Task details
Transcription should be exact. Include all entries.

Edit difference data
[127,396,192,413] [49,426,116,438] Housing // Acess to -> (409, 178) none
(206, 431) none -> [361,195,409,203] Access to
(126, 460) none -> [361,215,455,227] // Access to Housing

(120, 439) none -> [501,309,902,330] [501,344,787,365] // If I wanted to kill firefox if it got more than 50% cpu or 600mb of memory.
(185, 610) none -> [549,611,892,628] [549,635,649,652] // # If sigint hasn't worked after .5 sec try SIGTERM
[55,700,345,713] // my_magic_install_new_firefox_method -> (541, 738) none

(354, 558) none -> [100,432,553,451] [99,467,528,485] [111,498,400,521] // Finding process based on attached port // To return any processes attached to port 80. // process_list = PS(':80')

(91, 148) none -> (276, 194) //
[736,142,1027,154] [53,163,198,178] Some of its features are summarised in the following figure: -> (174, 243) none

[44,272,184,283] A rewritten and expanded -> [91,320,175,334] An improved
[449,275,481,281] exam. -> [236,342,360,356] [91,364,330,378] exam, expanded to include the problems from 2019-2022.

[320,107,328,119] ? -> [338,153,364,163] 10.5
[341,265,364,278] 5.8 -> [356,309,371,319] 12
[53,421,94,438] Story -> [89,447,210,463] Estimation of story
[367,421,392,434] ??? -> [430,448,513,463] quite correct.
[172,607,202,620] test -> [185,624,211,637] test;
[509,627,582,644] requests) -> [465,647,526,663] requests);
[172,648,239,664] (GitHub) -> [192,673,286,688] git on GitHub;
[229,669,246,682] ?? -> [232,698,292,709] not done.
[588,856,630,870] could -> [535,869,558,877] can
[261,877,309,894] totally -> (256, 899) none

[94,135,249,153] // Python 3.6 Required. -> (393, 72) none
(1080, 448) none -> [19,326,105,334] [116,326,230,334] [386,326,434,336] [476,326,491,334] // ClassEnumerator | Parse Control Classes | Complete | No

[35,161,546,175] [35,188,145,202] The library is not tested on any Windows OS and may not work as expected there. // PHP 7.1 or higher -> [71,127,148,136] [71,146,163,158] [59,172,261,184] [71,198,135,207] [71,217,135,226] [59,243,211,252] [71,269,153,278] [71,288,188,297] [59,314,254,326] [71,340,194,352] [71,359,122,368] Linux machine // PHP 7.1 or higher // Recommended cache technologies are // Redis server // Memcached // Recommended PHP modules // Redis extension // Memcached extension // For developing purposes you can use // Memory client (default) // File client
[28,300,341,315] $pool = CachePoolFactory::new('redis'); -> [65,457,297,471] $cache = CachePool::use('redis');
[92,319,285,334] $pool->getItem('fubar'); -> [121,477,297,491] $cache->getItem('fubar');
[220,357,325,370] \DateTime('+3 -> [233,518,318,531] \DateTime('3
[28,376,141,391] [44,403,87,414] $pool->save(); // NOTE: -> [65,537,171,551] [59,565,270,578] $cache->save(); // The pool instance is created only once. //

Output for this exercise
[127,396,192,413] [49,426,116,438] Housing // Acess to -> (409, 178) none
(206, 431) none -> [361,195,409,203] Access to
(126, 460) none -> [361,215,455,227] // Access to Housing

(120, 439) none -> [501,309,902,330] [501,344,787,365] // If I wanted to kill firefox if it got more than 50% cpu or 600mb of memory.
(185, 610) none -> [549,611,892,628] [549,635,649,652] // # If sigint hasn't worked after .5 sec try SIGTERM
[55,700,345,713] // my_magic_install_new_firefox_method -> (541, 738) none

(354, 558) none -> [100,432,553,451] [99,467,528,485] [111,498,400,521] // Finding process based on attached port // To return any processes attached to port 80. // process_list = PS(':80')

(91, 148) none -> (276, 194) //
[736,142,1027,154] [53,163,198,178] Some of its features are summarised in the following figure: -> (174, 243) none

[44,272,184,283] A rewritten and expanded -> [91,320,175,334] An improved
[449,275,481,281] exam. -> [236,342,360,356] [91,364,330,378] exam, expanded to include the problems from 2019-2022.

[320,107,328,119] ? -> [338,153,364,163] 10.5
[341,265,364,278] 5.8 -> [356,309,371,319] 12
[53,421,94,438] Story -> [89,447,210,463] Estimation of story
[367,421,392,434] ??? -> [430,448,513,463] quite correct.
[172,607,202,620] test -> [185,624,211,637] test;
[509,627,582,644] requests) -> [465,647,526,663] requests);
[172,648,239,664] (GitHub) -> [192,673,286,688] git on GitHub;
[229,669,246,682] ?? -> [232,698,292,709] not done.
[588,856,630,870] could -> [535,869,558,877] can
[261,877,309,894] totally -> (256, 899) none

[94,135,249,153] // Python 3.6 Required. -> (393, 72) none
(1080, 448) none -> [19,326,105,334] [116,326,230,334] [386,326,434,336] [476,326,491,334] // ClassEnumerator | Parse Control Classes | Complete | No

[35,161,546,175] [35,188,145,202] The library is not tested on any Windows OS and may not work as expected there. // PHP 7.1 or higher -> [71,127,148,136] [71,146,163,158] [59,172,261,184] [71,198,135,207] [71,217,135,226] [59,243,211,252] [71,269,153,278] [71,288,188,297] [59,314,254,326] [71,340,194,352] [71,359,122,368] Linux machine // PHP 7.1 or higher // Recommended cache technologies are // Redis server // Memcached // Recommended PHP modules // Redis extension // Memcached extension // For developing purposes you can use // Memory client (default) // File client
[28,300,341,315] $pool = CachePoolFactory::new('redis'); -> [65,457,297,471] $cache = CachePool::use('redis');
[92,319,285,334] $pool->getItem('fubar'); -> [121,477,297,491] $cache->getItem('fubar');
[220,357,325,370] \DateTime('+3 -> [233,518,318,531] \DateTime('3
[28,376,141,391] [44,403,87,414] $pool->save(); // NOTE: -> [65,537,171,551] [59,565,270,578] $cache->save(); // The pool instance is created only once. //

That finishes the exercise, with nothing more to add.